Fecho os olhos e vinco mentalmente os dedos na cadeira à minha frente.
Sim, vou viajar anos atrás e agarrar-te naquele momento.

Naquele momento em que tropeçei, insensata, presa em rotinas e quase um beijo te roubei. Sim, aquele momento em que seria infiel e fria, intensa e apaixonada, surpreendida por um arrebatamento que não era calculado. Não fingir, não me aperceber a tempo, não virar a cara uns estrategicamente graus ao lado do ângulo que pelos vistos era o certo. Não fingir que não se passa nada. Deixar ir, esquecer a moral, o bem e o mal e talvez seria assim que, eu a roubar-te e não roubada, serias atingido por algo que me atingiria.

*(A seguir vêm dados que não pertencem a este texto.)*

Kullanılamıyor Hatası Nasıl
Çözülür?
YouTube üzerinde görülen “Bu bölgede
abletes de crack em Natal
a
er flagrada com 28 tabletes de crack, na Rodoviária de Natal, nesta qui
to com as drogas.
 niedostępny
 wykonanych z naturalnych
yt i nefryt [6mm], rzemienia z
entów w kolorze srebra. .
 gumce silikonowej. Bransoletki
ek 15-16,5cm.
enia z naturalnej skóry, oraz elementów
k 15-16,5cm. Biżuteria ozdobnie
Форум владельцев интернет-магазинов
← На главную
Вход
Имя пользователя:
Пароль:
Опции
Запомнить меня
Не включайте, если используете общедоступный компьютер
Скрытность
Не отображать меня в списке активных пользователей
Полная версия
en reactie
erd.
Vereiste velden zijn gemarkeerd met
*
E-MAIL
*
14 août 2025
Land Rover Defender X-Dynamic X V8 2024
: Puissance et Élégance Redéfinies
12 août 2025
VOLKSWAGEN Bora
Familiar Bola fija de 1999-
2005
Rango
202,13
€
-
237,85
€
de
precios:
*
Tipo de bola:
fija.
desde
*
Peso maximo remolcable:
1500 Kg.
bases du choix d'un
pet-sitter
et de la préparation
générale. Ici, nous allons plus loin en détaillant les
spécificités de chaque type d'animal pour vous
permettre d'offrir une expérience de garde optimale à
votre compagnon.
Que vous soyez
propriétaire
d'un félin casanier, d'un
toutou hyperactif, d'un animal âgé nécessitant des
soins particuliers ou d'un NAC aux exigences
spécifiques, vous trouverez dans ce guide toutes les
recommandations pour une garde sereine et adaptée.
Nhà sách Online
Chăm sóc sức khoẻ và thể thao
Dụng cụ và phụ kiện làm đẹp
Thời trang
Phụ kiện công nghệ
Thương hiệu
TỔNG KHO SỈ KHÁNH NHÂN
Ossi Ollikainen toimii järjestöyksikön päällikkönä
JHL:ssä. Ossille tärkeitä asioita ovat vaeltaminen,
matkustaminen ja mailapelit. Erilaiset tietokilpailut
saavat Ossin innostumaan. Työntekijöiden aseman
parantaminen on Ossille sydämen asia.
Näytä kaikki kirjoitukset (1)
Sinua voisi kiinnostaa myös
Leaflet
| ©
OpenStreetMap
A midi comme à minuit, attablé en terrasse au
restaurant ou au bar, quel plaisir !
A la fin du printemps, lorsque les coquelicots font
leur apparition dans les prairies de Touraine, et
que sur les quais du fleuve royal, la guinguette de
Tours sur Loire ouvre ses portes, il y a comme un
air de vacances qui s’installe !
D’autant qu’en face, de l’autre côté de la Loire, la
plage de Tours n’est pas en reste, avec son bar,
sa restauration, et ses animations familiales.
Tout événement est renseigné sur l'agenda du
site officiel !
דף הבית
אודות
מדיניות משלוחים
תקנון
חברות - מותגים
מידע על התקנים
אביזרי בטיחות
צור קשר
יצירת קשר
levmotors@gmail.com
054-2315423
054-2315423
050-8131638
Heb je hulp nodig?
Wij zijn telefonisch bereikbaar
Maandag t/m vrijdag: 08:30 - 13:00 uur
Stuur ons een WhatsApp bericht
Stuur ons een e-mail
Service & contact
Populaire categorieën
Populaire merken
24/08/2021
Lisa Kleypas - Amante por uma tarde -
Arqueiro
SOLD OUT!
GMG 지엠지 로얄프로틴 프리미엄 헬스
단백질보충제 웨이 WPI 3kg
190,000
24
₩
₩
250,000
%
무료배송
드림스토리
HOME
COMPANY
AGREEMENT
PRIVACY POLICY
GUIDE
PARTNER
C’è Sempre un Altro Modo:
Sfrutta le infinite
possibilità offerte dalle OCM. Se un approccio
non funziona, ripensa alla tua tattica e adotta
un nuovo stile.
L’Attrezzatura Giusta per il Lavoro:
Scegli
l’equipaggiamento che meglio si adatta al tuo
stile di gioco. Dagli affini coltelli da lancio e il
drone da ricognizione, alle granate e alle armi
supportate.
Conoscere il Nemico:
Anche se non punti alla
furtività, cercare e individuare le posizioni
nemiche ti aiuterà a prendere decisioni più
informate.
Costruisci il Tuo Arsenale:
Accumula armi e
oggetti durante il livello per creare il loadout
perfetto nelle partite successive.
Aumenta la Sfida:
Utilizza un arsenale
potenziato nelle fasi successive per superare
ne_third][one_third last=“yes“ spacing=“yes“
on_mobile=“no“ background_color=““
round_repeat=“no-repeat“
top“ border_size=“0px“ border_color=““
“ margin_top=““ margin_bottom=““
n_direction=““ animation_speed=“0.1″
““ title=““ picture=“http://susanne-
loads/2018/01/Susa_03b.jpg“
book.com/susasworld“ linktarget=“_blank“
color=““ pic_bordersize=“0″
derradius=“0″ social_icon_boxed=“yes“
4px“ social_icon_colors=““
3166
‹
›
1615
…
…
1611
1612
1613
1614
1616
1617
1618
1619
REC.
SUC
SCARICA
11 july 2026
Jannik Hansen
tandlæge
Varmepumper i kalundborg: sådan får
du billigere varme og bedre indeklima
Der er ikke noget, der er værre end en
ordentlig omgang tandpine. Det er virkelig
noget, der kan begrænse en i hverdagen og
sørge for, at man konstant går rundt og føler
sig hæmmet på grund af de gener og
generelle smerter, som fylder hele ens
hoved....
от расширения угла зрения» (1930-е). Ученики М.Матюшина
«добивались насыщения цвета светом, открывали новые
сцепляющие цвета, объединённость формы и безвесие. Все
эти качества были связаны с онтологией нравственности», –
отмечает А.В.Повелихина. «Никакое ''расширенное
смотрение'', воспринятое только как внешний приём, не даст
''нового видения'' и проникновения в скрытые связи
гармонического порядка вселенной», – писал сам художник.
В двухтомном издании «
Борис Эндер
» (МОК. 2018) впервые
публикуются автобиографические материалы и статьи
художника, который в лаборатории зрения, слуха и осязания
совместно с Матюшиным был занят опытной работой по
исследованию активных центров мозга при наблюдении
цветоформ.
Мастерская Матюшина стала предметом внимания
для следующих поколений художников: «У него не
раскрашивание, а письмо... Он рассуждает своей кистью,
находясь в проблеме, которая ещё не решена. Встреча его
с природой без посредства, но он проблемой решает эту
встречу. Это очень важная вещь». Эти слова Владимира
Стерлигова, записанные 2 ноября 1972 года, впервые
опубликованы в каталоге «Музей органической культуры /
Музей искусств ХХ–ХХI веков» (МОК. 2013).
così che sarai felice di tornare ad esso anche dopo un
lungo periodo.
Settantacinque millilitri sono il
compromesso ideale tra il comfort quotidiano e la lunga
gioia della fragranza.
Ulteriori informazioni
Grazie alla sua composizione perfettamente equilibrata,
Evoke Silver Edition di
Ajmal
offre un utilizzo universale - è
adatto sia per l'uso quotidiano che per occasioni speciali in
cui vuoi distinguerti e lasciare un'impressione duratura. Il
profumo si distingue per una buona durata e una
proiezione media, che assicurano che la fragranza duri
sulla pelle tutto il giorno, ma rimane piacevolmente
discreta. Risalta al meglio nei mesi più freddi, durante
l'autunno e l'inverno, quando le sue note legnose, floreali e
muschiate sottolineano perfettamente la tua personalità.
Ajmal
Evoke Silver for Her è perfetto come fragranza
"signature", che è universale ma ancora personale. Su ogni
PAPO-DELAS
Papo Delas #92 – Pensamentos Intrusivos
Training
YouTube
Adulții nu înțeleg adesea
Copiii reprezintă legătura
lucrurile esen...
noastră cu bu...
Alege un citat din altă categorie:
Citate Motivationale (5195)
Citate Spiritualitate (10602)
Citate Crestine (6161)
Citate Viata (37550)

Naquele momento em que voltei a escrever uma mensagem. Perceber que talvez não. Desligar o telemóvel. Ser pragmática, olhar-te, sorrir face ao teu canto e encostar-me, como quem não quer coisa, a ti. Usar todas as armas femininas que nunca aprendi, pois sempre as soube, feitiços que vêm do berço e que sempre achei adormecidas. Brincar e trocar palavras de duplo sentido. Flertar. Manobrar-te e entrar num passo de dança fingindo que não sei. O céu com estrelas, o mundo haveria de ver.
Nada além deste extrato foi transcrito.